Die in dem Film begleiteten Pilger könnten unterschiedlicher nicht sein: ein Therapeut, ein “Mayapriester”, eine Physikerin, ein israelischer Offizier, eine Managerin und eine Lehrerin in Rente. Sie alle eint die Suche nach körperlicher und seelischer Heilung, Selbsterkenntnis und spirituellen Erlebnissen. In Juruá teilen sie für einige Zeit das Leben der Dorfgemeinschaft. Sie erlernen die Herstellung von Ayahuasca und nehmen an Heilungsritualen mit Froschgift (“Kambo”) sowie zahlreichen Ayahuasca-Ritualen teil, die im Santo Daime “Arbeiten” genannt werden.
Außer den Pilgern lässt der Film auch Padrinho Alfredo, den derzeitigen Leiter der Religion, einen Fischer aus dem Dorf und andere Dorfbewohner zu Wort kommen und zeichnet damit ein vielfältiges Bild der Gemeinschaft.
Am Ende des Films werden Ausschnitte aus Ritualen der Santo-Daime-Gemeinde in Amsterdam gezeigt, womit der Bogen in die “westliche Welt” geschlagen wird, in die die sechs Pilger nach ihrer Reise mit unterschiedlichen, neugewonnenen Perspektiven zurückkehren.
Ich finde Michael Endes Film sehr gelungen, vor allem was die Naturaufnahmen aus dem Amazonas und die authentische Dokumentation des Dorflebens und der Rituale anbelangt. Die abwechselnde Struktur aus Berichten der Pilger und den nicht gestellten Aufnahmen aus dem Alltag der Communidade hält den Film spannend und lebendig. Auch die dramaturgische Abfolge ist im Großen und Ganzen in sich stimmig. Allerdings hätte ich gern etwas mehr über die Pilger erfahren: ihre Vergangenheit, ihre Weltanschauung bzw. ihr Glauben werden meiner Meinung nach etwas zu oberflächlich beleuchtet. So bleiben die Pilger dem Zuschauer etwas fremd und “exotisch”. Am Ende, wo der Film nach Amsterdam springt ist außerdem nicht ganz zu verstehen, warum der junge israelische Offizier plötzlich dort in der Kirche auftaucht.
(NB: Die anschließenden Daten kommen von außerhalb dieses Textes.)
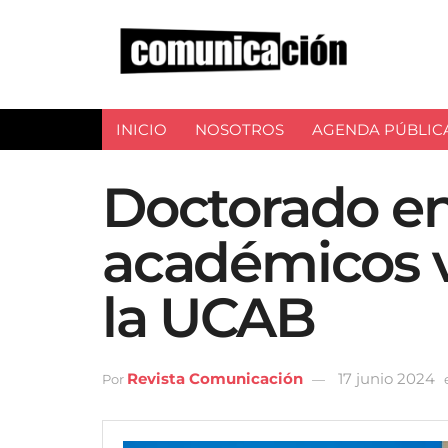
INICIO
NOSOTROS
AGENDA PÚBLIC
Doctorado e
académicos v
la UCAB
Revista Comunicación
17 junio 2024
Por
Trotz dieser Kritikpunkte ist der Film meiner Meinung nach sehr sehenswert, vor allem weil er mit Hilfe seines nicht-wertenden Stils die Akteure ernst nimmt und es dem Zuschauer überlässt, sich eine Meinung zu bilden.
Magdalena Jany ist Praktikantin am Institut für Medizinischen Psychologie Heidelberg.